本文ブロック —
説明

採光遮熱シート及び合わせガラス

【課題】季節や時間帯のように太陽光などの熱電源の位置が変化した場合、遮熱効果を自動的に調整することができ、さらに遮熱装置の構造の簡略化及びコストを低減することができる採光遮熱シートを得る。
【解決手段】光入射面2a及び光出射面2bを有する透光性の樹脂からなるシート本体2内に設けられており、光入射面2aと交差する方向に延びる複数の遮熱部材3が光入射面2aの面方向に複数配置されている、採光遮熱シート1。

【発明の詳細な説明】
【技術分野】
【0001】
本発明は、光透過性と遮熱性とを有する採光遮熱シートに関し、特に、透光性のシート本体に遮熱構造が設けられている採光遮熱シート及び該採光遮熱シートを用いた合わせガラスに関する。
【背景技術】
【0002】
近年、省エネルギーの観点から、窓を通して室内に入ってくる太陽光による熱を抑制する遮熱性部材が種々提案されている。また、室内では、冷暖房効率を高めるために、外界との境界部分に様々な断熱構造が設けられている。例えば、断熱性の高い壁材等や建築物等に広く用いられている。
【0003】
他方、採光のためにガラス窓を設置するのが一般的である。しかしながら、ガラス窓では壁材等に比べて断熱効果が低いという問題があった。家屋等の建築物では、熱エネルギー損失分の全体の45%が窓などの採光部における損失分であるとされている。
【0004】
また、自動車などにおいても、窓を通した熱の移動によるエネルギーロスが問題となっており、窓部における断熱性の向上が強く求められている。
【0005】
ところで、窓において断熱性を高めるには、太陽光に含まれている赤外線による室内や車両内部における熱の発生が大きな課題となっている。そのため、例えば下記の特許文献1には、合わせガラスにおいて、一対のガラス板間の中央層のフィルムに、熱線遮蔽性を有する物質を分散させた構造が開示されている。

指示文 1 — 採光遮熱シートに関する本文から、「採光遮熱シート及び合わせガラス」を含む語句で始まり「る損失分であるとされている。」で終わる部分を、一字一句変えずに引用してください。

抽出レコード —

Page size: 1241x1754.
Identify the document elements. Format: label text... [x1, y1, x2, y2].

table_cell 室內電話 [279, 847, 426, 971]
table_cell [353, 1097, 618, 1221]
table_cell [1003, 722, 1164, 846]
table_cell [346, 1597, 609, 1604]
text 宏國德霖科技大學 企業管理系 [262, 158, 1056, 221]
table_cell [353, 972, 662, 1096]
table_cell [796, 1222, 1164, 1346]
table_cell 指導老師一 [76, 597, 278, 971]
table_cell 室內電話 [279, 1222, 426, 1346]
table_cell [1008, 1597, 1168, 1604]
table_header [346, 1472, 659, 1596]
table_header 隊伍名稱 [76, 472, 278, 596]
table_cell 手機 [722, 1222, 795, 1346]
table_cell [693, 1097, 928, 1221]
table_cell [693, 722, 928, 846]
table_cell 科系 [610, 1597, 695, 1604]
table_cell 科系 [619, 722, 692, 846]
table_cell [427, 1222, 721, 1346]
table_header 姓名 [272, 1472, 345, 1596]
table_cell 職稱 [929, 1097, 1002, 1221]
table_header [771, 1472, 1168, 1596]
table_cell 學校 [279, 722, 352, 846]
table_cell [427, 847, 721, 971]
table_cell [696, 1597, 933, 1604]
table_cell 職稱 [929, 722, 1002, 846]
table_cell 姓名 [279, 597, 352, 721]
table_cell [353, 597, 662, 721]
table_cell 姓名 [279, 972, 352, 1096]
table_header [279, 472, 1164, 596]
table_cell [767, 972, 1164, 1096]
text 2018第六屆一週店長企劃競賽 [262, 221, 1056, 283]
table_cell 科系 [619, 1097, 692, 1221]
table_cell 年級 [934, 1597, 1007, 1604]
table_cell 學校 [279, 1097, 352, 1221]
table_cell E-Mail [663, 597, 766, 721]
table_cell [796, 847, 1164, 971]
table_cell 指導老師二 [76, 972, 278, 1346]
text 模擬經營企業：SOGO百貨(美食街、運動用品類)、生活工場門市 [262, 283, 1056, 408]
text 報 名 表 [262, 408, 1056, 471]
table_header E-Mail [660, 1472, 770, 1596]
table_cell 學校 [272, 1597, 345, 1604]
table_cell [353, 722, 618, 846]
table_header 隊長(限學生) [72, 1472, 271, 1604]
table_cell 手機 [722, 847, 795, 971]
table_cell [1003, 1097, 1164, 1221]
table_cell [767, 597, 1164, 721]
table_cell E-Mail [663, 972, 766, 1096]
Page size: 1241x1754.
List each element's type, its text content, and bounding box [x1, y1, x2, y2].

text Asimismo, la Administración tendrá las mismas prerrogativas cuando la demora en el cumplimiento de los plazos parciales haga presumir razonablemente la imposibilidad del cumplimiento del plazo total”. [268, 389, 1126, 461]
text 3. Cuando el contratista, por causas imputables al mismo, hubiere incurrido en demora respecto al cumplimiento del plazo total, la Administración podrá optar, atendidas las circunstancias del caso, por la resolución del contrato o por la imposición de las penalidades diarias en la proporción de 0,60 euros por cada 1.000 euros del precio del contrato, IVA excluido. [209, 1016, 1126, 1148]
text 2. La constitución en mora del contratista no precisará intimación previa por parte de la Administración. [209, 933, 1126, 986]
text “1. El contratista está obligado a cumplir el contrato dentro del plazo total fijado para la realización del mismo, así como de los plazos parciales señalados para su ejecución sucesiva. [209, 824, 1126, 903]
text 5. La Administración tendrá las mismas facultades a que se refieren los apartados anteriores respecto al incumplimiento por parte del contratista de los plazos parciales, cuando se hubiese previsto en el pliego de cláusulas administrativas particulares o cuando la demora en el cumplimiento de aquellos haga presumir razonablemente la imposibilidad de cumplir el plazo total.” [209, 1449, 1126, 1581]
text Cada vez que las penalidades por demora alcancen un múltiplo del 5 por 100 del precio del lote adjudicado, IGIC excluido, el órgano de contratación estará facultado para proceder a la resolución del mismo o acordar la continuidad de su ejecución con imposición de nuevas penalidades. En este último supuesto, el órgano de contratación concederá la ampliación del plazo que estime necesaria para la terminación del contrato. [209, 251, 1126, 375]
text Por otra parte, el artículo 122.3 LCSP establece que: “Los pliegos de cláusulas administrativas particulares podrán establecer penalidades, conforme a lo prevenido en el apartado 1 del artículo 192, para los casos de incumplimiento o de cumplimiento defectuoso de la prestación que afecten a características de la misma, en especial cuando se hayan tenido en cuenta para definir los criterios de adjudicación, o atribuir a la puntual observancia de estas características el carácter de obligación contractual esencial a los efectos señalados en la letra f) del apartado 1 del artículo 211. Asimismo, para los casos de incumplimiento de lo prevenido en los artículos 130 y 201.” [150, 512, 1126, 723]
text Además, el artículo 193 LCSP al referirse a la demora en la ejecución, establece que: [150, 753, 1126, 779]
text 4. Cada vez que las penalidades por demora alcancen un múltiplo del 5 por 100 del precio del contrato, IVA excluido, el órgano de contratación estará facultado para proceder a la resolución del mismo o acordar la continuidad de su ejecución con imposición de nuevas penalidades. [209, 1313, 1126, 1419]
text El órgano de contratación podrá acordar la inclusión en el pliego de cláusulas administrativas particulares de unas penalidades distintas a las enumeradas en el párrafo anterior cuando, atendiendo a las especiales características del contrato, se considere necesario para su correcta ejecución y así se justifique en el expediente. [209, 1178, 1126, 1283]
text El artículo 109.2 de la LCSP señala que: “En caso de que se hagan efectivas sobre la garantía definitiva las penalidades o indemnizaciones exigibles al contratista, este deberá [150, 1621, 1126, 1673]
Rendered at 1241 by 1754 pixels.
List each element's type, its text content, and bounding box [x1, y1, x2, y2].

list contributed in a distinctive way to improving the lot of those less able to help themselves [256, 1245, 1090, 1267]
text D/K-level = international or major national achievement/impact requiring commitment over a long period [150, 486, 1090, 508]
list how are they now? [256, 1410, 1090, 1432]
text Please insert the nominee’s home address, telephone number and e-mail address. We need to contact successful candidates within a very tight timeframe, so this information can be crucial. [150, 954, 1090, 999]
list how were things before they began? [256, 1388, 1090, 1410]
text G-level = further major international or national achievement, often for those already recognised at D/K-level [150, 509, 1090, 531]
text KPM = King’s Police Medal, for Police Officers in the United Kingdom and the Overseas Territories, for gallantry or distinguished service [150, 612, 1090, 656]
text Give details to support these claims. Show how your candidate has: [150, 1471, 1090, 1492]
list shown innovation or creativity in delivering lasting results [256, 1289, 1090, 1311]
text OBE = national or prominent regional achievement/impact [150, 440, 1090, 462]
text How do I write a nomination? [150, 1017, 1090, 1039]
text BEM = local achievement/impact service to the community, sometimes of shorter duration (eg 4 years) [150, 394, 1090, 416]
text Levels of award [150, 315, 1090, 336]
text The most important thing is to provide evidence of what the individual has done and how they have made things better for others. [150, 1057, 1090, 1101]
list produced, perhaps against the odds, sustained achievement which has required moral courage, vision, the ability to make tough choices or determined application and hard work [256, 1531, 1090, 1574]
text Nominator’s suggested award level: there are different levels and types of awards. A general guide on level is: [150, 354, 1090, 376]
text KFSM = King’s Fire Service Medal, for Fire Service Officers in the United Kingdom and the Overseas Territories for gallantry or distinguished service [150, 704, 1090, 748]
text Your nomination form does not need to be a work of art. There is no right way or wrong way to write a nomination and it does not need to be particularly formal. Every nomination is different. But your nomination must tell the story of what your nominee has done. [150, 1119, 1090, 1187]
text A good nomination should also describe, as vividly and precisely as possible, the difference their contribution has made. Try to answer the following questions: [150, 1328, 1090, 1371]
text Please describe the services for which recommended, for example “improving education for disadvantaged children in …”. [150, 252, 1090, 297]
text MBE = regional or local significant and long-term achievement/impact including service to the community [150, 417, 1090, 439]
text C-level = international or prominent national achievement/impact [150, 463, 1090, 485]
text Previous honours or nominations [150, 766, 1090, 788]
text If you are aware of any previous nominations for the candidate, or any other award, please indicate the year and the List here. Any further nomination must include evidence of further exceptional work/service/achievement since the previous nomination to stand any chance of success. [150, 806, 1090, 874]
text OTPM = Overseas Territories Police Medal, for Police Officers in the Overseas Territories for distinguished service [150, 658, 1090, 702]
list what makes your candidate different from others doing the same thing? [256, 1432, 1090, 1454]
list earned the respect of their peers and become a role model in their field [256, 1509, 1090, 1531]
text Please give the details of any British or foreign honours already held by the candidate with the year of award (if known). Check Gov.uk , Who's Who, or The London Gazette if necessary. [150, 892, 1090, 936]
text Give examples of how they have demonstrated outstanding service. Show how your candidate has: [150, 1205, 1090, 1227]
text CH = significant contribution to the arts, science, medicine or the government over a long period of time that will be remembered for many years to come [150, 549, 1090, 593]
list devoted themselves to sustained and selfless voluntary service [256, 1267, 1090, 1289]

指示文 2 — レコードの中で「table_cell 室內電話 [279, 847, 426, 971]」を含む行から「table_cell 指導老師一 [76, 597, 278, 971]」を含む行までを、両端を含め空行を除いてMarkdownの表にしてください。「番号」列には通し番号を、「行」列には各行をそのまま入れてください。

解答 1 —
採光遮熱シート及び合わせガラス

【課題】季節や時間帯のように太陽光などの熱電源の位置が変化した場合、遮熱効果を自動的に調整することができ、さらに遮熱装置の構造の簡略化及びコストを低減することができる採光遮熱シートを得る。
【解決手段】光入射面2a及び光出射面2bを有する透光性の樹脂からなるシート本体2内に設けられており、光入射面2aと交差する方向に延びる複数の遮熱部材3が光入射面2aの面方向に複数配置されている、採光遮熱シート1。

【発明の詳細な説明】
【技術分野】
【0001】
本発明は、光透過性と遮熱性とを有する採光遮熱シートに関し、特に、透光性のシート本体に遮熱構造が設けられている採光遮熱シート及び該採光遮熱シートを用いた合わせガラスに関する。
【背景技術】
【0002】
近年、省エネルギーの観点から、窓を通して室内に入ってくる太陽光による熱を抑制する遮熱性部材が種々提案されている。また、室内では、冷暖房効率を高めるために、外界との境界部分に様々な断熱構造が設けられている。例えば、断熱性の高い壁材等や建築物等に広く用いられている。
【0003】
他方、採光のためにガラス窓を設置するのが一般的である。しかしながら、ガラス窓では壁材等に比べて断熱効果が低いという問題があった。家屋等の建築物では、熱エネルギー損失分の全体の45%が窓などの採光部における損失分であるとされている。

解答 2 —
| 番号 | 行 |
|---|---|
| 1 | table_cell 室內電話 [279, 847, 426, 971] |
| 2 | table_cell [353, 1097, 618, 1221] |
| 3 | table_cell [1003, 722, 1164, 846] |
| 4 | table_cell [346, 1597, 609, 1604] |
| 5 | text 宏國德霖科技大學 企業管理系 [262, 158, 1056, 221] |
| 6 | table_cell [353, 972, 662, 1096] |
| 7 | table_cell [796, 1222, 1164, 1346] |
| 8 | table_cell 指導老師一 [76, 597, 278, 971] |